Die vier führenden Cloud-Anbieter unterscheiden sich deutlich in ihren Tarifstrukturen: Während Apple für iCloud+ Tarife von 0,99 Euro für 50 GB, 2,99 Euro für 200 GB und 9,99 Euro für 2 TB anbietet, startet das Upgrade bei Google One mit 100 GB für 1,99 Euro im Monat. Microsoft OneDrive liefert für 7,00 Euro monatlich 1 TB Speicher inklusive integrierter Office-Anwendungen im Microsoft 365 Single-Paket, wohingegen Dropbox Plus für Einzelnutzer 2 TB Speicherplatz für 11,99 Euro im Monat bereithält und seinen Schwerpunkt auf Dateikollaboration legt.

Welcher Cloud-Speicher ist der beste für Fotos?

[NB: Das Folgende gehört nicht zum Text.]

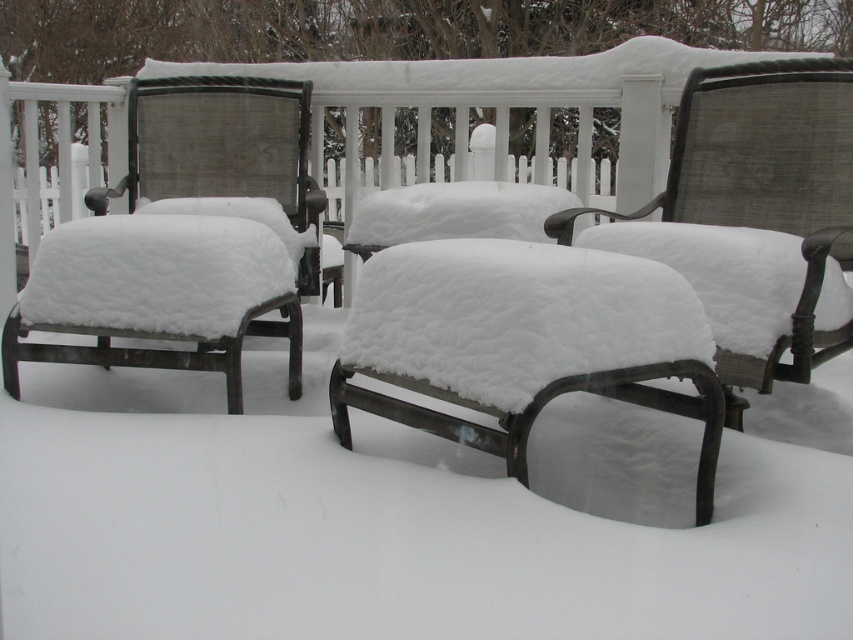
You are standing in the snowy outdoor scene and want to determine which of the two points, point (674,337) or point (782,256), is closer to you. Based on the image, which point is nearer?

Point (674,337) is closer to the camera than point (782,256), so it is the nearer one.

Für die Fotosicherung existieren drei empfehlenswerte Optionen:

  • Google Fotos ist die leistungsfähigste Lösung für Android-Nutzer und alle, die plattformübergreifend arbeiten.
  • iCloud Fotos ist für iPhone-Nutzer die nahtloseste Lösung, da Fotos direkt und automatisch auf allen Apple-Geräten synchronisiert werden.
  • Amazon Photos bietet Prime-Mitgliedern unbegrenzte Fotospeicherung – ein echter Benefit, der gerade von langjährigen Amazon-Nutzern übersehen wird.

Welcher Cloud-Speicher ist am sichersten?

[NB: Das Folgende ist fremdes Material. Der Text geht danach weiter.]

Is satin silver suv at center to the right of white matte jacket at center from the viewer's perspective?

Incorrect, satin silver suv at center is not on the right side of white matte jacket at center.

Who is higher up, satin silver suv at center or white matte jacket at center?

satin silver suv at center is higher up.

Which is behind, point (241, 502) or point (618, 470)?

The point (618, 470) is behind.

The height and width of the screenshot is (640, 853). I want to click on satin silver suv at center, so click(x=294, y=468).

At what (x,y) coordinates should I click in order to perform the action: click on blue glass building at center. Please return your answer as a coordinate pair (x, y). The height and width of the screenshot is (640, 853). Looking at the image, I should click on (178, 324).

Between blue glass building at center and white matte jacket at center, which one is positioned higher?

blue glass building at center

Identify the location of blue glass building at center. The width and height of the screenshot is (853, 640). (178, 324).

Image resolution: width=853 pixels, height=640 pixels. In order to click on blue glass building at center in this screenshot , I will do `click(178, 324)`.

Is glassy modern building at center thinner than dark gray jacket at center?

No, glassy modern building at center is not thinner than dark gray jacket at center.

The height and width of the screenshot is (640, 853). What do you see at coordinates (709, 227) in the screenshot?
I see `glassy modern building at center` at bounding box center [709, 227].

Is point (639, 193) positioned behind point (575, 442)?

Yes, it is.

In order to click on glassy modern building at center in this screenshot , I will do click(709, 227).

Sicherheit in der Cloud ist ein vielschichtiges Thema. Achte auf:

  • Verschlüsselung: Große Anbieter verschlüsseln Daten während der Übertragung und auf dem Server. Apple bietet für die meisten Kategorien Ende-zu-Ende-Verschlüsselung.
  • Serverstandort: Europäische Anbieter wie GMX oder Nextcloud speichern Daten auf Servern innerhalb der EU und unterliegen damit der DSGVO.
  • Datenschutzrichtlinien: Google und Meta-nahe Dienste nutzen Nutzerdaten für Werbezwecke, was für datenschutzsensible Nutzer relevant ist.
  • Wer maximalen Datenschutz priorisiert, sollte europäische Anbieter oder eine selbst gehostete Lösung wie Nextcloud in Betracht ziehen.

Lokale Alternativen: Wann lohnt sich der Umstieg?

Cloud-Speicher ist nicht für jeden die optimale Lösung. Lokale Alternativen können sinnvoll sein, wenn:

  • Keine stabile Internetverbindung vorhanden ist.
  • Große Datenmengen gesichert werden, für die Abos dauerhaft teuer würden.

Externe Festplatten (HDD/SSD) oder NAS-Systeme (Netzwerkspeicher) bieten eine einmalige Investition ohne laufende Kosten. Sie eignen sich besonders als ergänzendes Backup nach der 3-2-1-Regel: drei Kopien der Daten, auf zwei verschiedenen Medien, davon eine extern.